• What is being asked:
Search the data for "center" and copy every matching line.

• Recorded information:

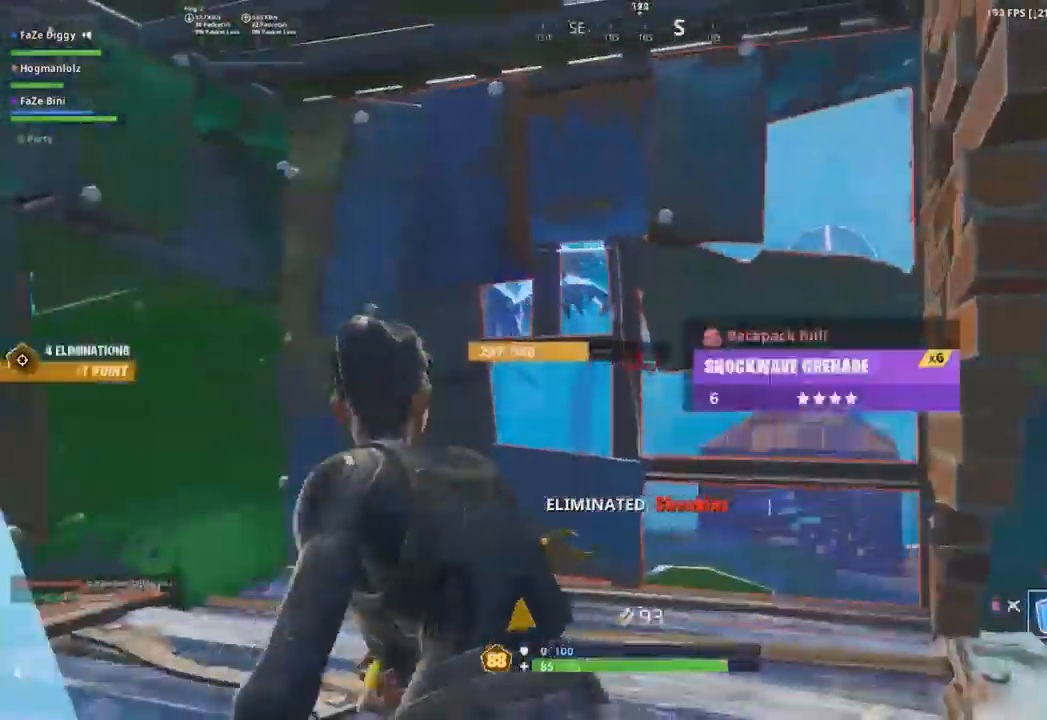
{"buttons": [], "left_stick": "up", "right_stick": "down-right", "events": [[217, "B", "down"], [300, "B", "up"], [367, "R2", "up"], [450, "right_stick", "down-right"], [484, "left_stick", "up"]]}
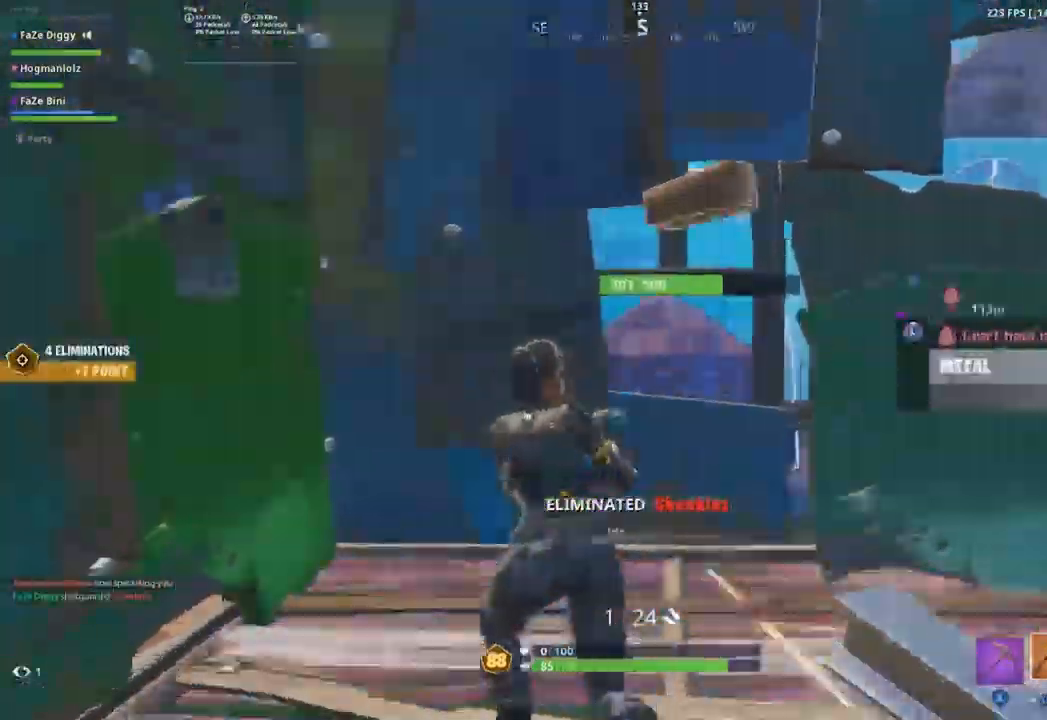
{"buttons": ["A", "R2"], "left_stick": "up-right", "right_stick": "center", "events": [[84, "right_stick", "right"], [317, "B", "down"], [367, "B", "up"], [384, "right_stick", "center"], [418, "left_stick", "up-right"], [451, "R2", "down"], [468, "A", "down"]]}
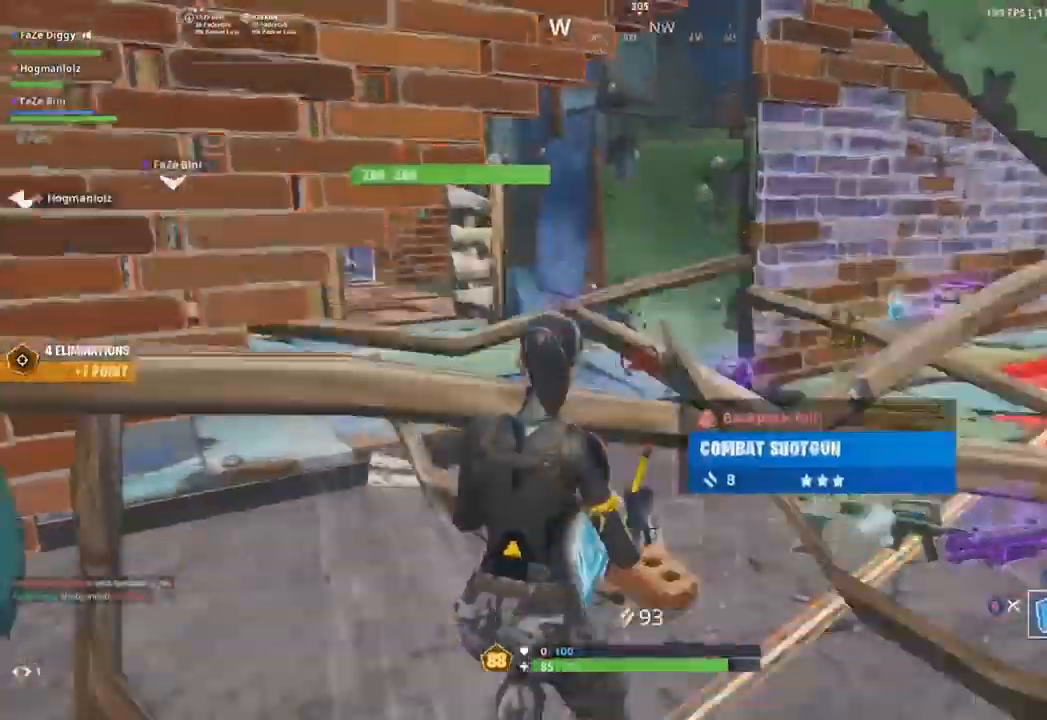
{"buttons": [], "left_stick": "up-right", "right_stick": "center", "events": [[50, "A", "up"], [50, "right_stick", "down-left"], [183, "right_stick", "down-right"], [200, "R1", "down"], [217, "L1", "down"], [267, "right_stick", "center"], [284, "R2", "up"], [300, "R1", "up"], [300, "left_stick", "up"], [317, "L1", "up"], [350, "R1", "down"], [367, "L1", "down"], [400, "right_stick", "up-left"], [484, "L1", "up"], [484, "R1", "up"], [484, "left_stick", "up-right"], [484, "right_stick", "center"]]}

• Written solution:
{"buttons": ["A", "R2"], "left_stick": "up-right", "right_stick": "center", "events": [[84, "right_stick", "right"], [317, "B", "down"], [367, "B", "up"], [384, "right_stick", "center"], [418, "left_stick", "up-right"], [451, "R2", "down"], [468, "A", "down"]]}
{"buttons": [], "left_stick": "up-right", "right_stick": "center", "events": [[50, "A", "up"], [50, "right_stick", "down-left"], [183, "right_stick", "down-right"], [200, "R1", "down"], [217, "L1", "down"], [267, "right_stick", "center"], [284, "R2", "up"], [300, "R1", "up"], [300, "left_stick", "up"], [317, "L1", "up"], [350, "R1", "down"], [367, "L1", "down"], [400, "right_stick", "up-left"], [484, "L1", "up"], [484, "R1", "up"], [484, "left_stick", "up-right"], [484, "right_stick", "center"]]}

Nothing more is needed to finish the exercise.